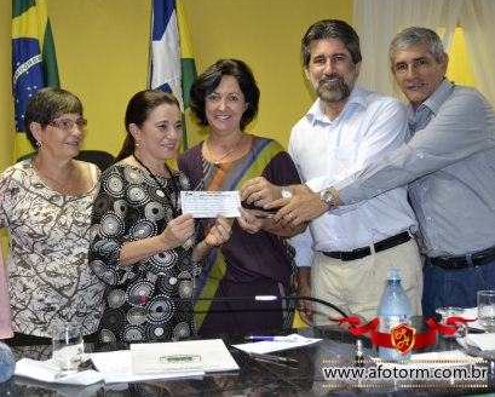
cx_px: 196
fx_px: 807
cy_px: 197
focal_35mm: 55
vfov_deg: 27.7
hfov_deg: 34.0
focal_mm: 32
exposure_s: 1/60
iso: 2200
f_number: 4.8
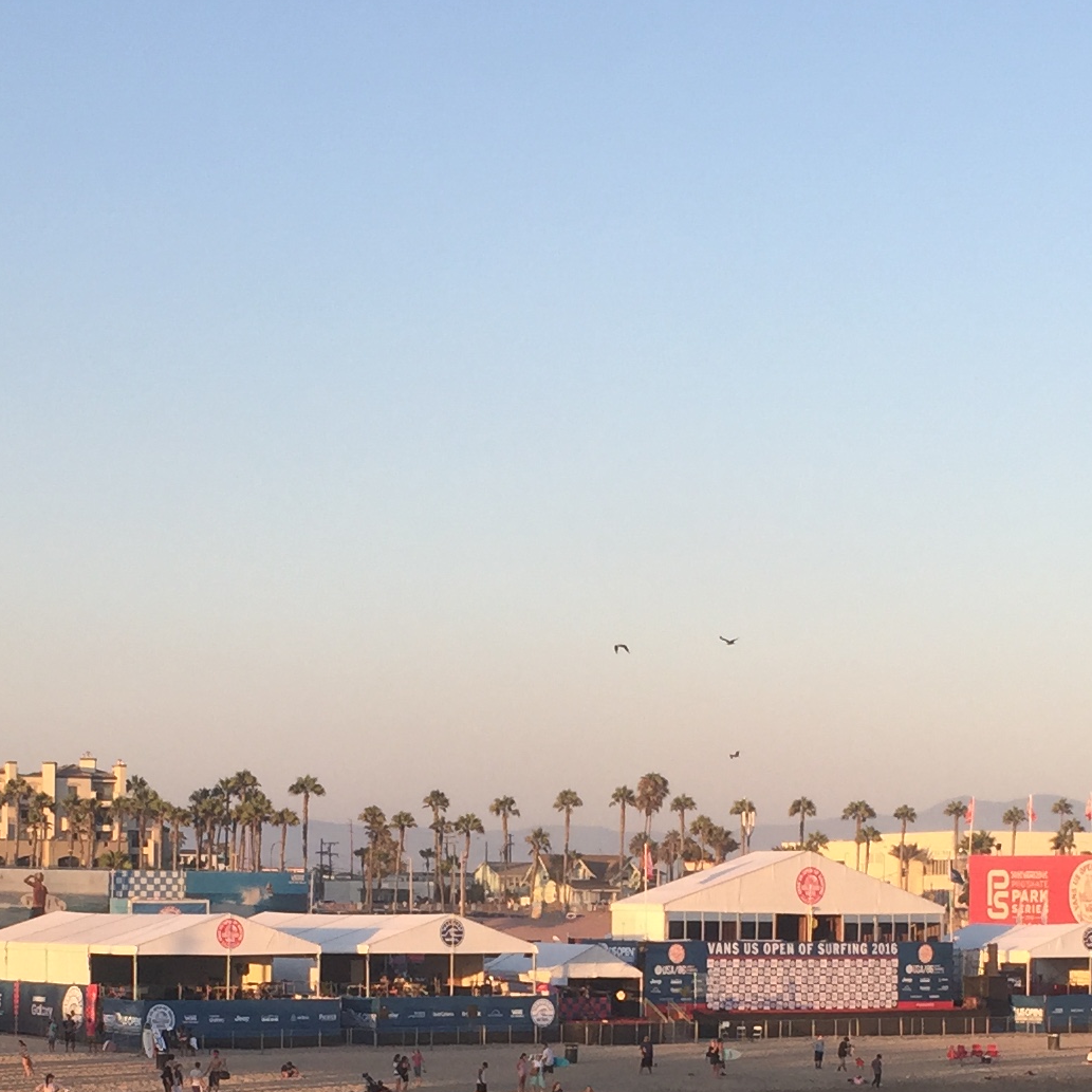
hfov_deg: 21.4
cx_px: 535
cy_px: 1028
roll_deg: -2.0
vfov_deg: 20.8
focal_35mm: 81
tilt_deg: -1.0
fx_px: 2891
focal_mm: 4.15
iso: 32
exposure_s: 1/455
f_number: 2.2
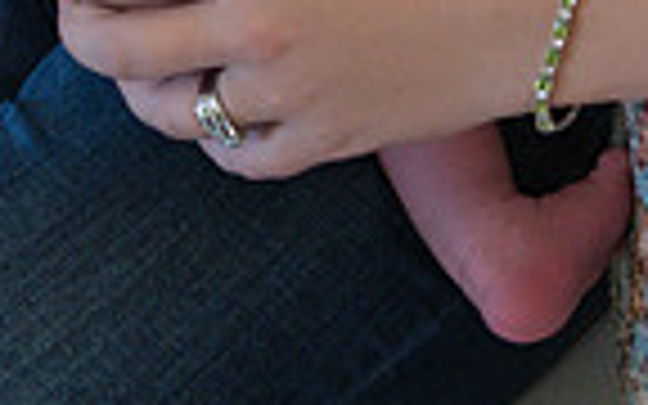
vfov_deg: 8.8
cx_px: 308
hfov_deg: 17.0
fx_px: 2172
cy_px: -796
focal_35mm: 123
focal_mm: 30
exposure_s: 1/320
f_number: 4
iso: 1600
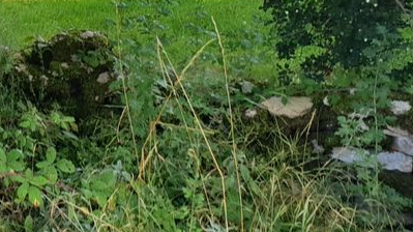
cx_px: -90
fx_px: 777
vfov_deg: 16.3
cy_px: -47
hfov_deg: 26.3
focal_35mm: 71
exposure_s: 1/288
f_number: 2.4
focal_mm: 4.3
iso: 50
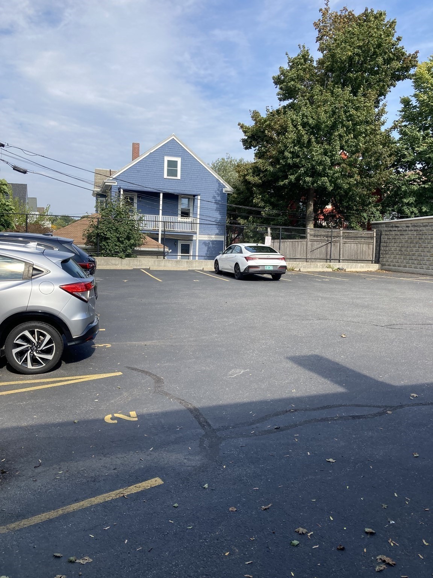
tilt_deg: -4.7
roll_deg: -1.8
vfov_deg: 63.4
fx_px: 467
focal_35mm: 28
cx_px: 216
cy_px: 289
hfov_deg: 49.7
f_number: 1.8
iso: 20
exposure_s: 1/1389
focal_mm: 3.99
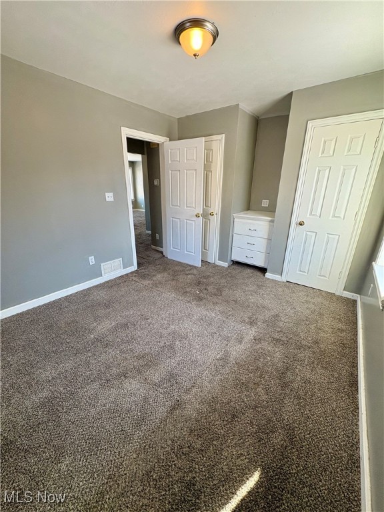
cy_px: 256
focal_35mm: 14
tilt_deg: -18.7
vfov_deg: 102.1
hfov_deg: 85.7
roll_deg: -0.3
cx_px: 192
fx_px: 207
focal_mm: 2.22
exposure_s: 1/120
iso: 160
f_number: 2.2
----
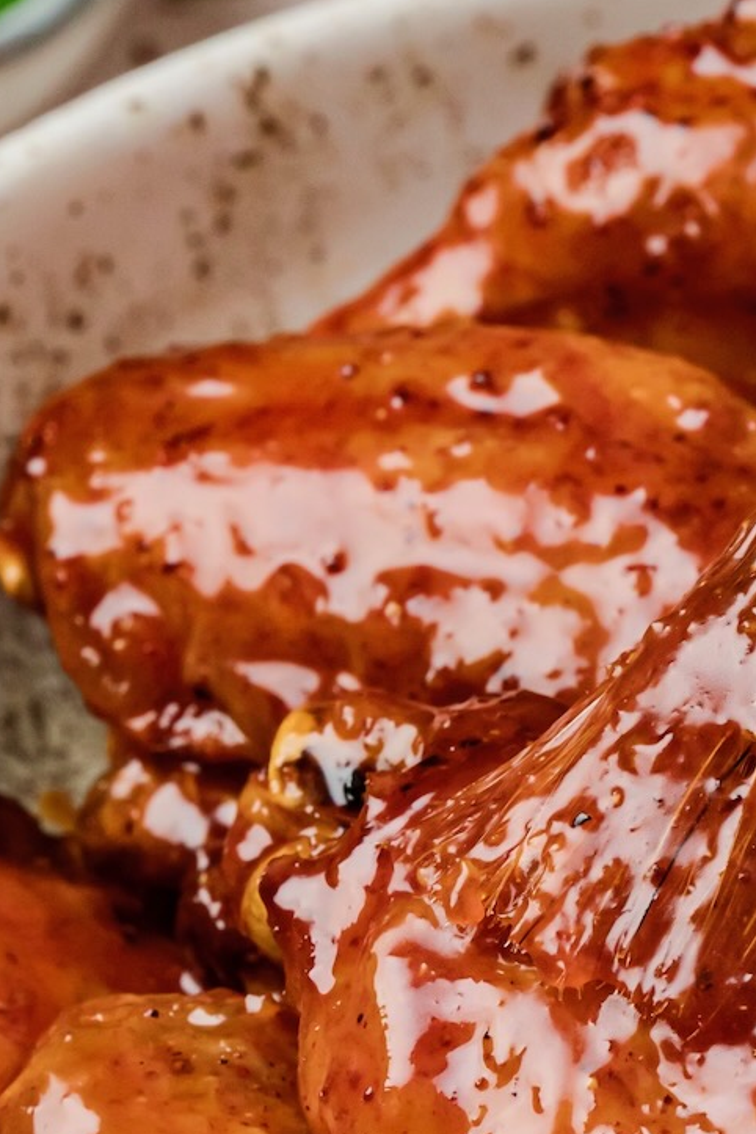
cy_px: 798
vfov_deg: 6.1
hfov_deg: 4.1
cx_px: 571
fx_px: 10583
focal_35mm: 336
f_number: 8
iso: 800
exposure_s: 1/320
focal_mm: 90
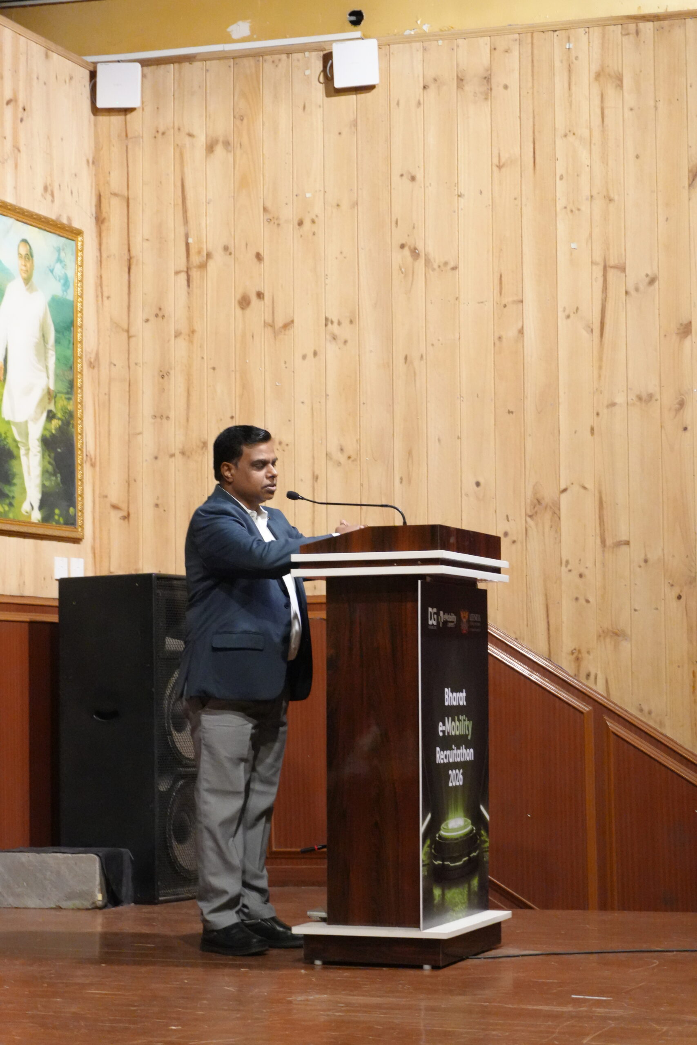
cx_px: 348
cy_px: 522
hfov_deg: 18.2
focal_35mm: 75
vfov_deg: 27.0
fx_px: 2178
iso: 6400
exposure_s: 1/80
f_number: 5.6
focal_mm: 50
----
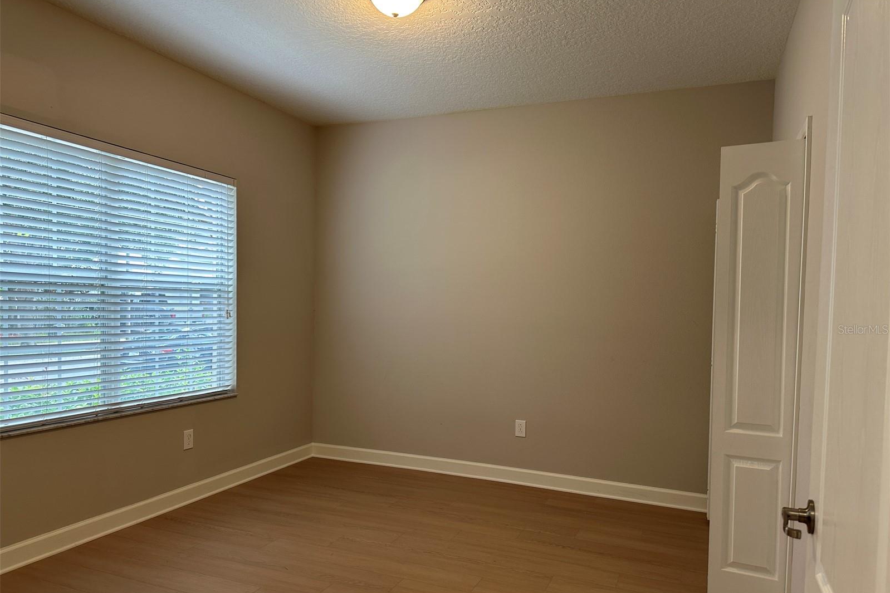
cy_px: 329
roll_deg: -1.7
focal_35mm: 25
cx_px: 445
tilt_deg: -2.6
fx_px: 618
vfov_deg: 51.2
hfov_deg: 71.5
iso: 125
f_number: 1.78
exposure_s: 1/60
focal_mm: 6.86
----
§ DIRECTIONS
Transcribe the lines above between the line holding "hfov_deg: 18.2" and the line holding "focal_mm: 50", inclusive, exactly as they stand and with nothing added.

§ SOLUTION BELOW
hfov_deg: 18.2
focal_35mm: 75
vfov_deg: 27.0
fx_px: 2178
iso: 6400
exposure_s: 1/80
f_number: 5.6
focal_mm: 50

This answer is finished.